"Osteoporosis represents a major concern in public health," said Dr. Javad Parvizi, joint specialist and director of orthopedic research at the Rothman Institute at Thomas Jefferson University Hospital.
"This study provides an alternative route of treatment for a class of medications that has been found to be very helpful in osteoporosis care and may be able to effectively treat men and women who have struggled on oral therapy," added Dr. Susan Bukata, clinical director of the Center for Bone Health at the University of Rochester.
Bukata further emphasized that "this study is really important for men who do not have many choices for therapy."
The data show and experts agree that yearly infusions of Reclast appear to be at least as effective as currently available osteoporosis treatments in preventing all osteoporotic fractures, not just hip and spine fractures.

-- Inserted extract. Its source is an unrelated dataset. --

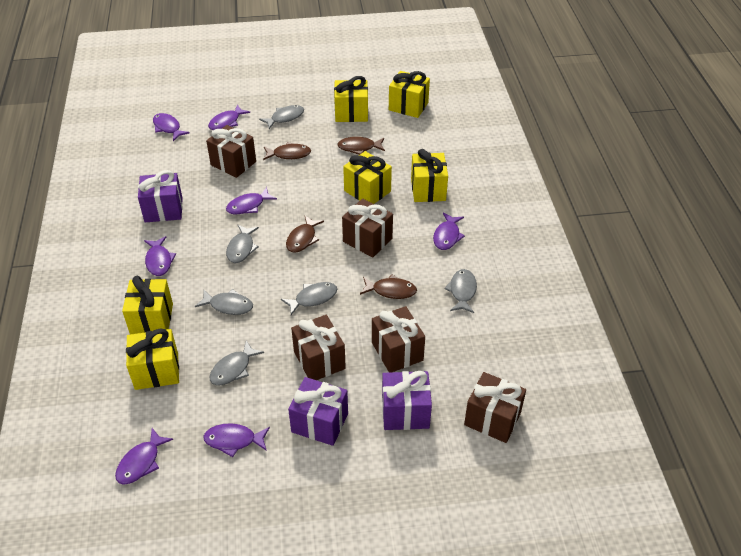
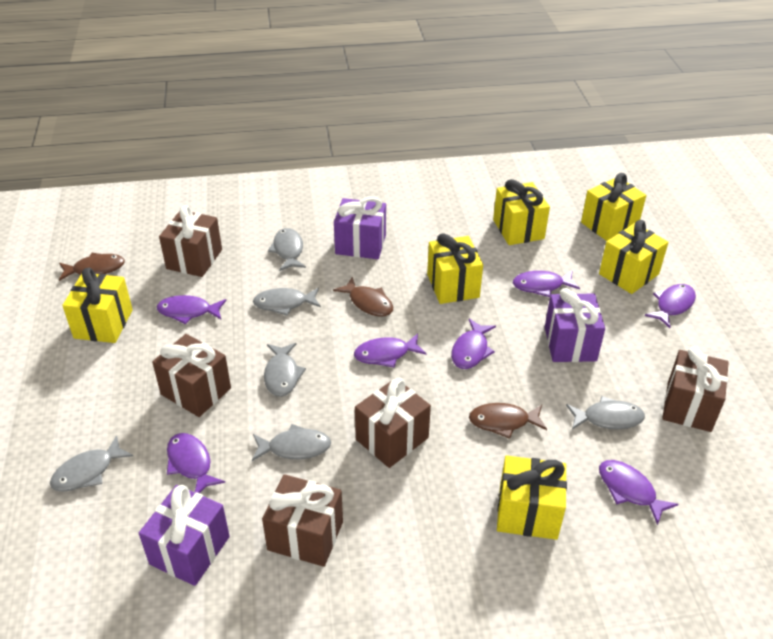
brown fish: [263,142,311,160] [286,216,324,253] [337,137,385,155] [360,274,417,299] = 4 -> [59,253,125,281] [333,277,393,317] [469,403,547,439] = 3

Bukata said, "[Reclast's efficacy] certainly matches the standard set by the oral bisphosphonates and shows true fracture protection equivalent to these drugs."
She also touts the benefits of a treatment that provides yearlong protection.
"[Patients] are much more likely to comply when the dosing is tied into a [yearly] doctor's visit," she said, "especially if they have to do nothing in between visits except take their calcium and vitamin D."
Mahon, who was in the study, couldn't agree more.
"I think it's marvelous," said Mahon, who does not know yet if she was in the treatment [Reclast] or nontreatment [placebo] group. "The fact that you can take something and it can last a year is a great incentive to go get it done."
Experts are especially enthusiastic about its potential to treat those who, like Mahon, have had trouble with or cannot take oral bisphosphonates.
However, the study also found serious cases of atrial fibrillation to be more prevalent among the Reclast treatment group. Fifty patients in the treatment group experienced this potentially dangerous heart condition, compared with 20 patients in the placebo group.
This was an unexpected finding that Dr. Felicia Cosman, osteoporosis specialist at the Helen Hayes Hospital, said has never been observed in any of the previous clinical trials of this particular drug.
Experts say this particular side effect may be common to all bisphosphonates, but it's too early to tell.
Still, most experts such as Dr. C. Conrad Johnston Jr., distinguished professor of medicine at the Indiana University School of Medicine, say these drugs, including Reclast, are quite safe with relatively few side effects.
And there is evidence that Reclast may allow patients to avoid a rare but serious side effect associated with the use of bisphosphonates. This condition, called osteonecrosis of the jaw, can cause the jaw bone to die away, leading to pain and dysfunction.
For now, however, patients may have to wait. Dr. Juliet Compston, professor of bone medicine at the University of Cambridge in the United Kingdom and author of the accompanying editorial to the study, said, "I don't think it should change clinical practice [at this time]."
But, since Reclast would only need to be given once a year, experts are encouraged that many more people will get it and stick with it if it is approved.
"It is an important addition to our armamentarium to fight osteoporosis," Johnston said.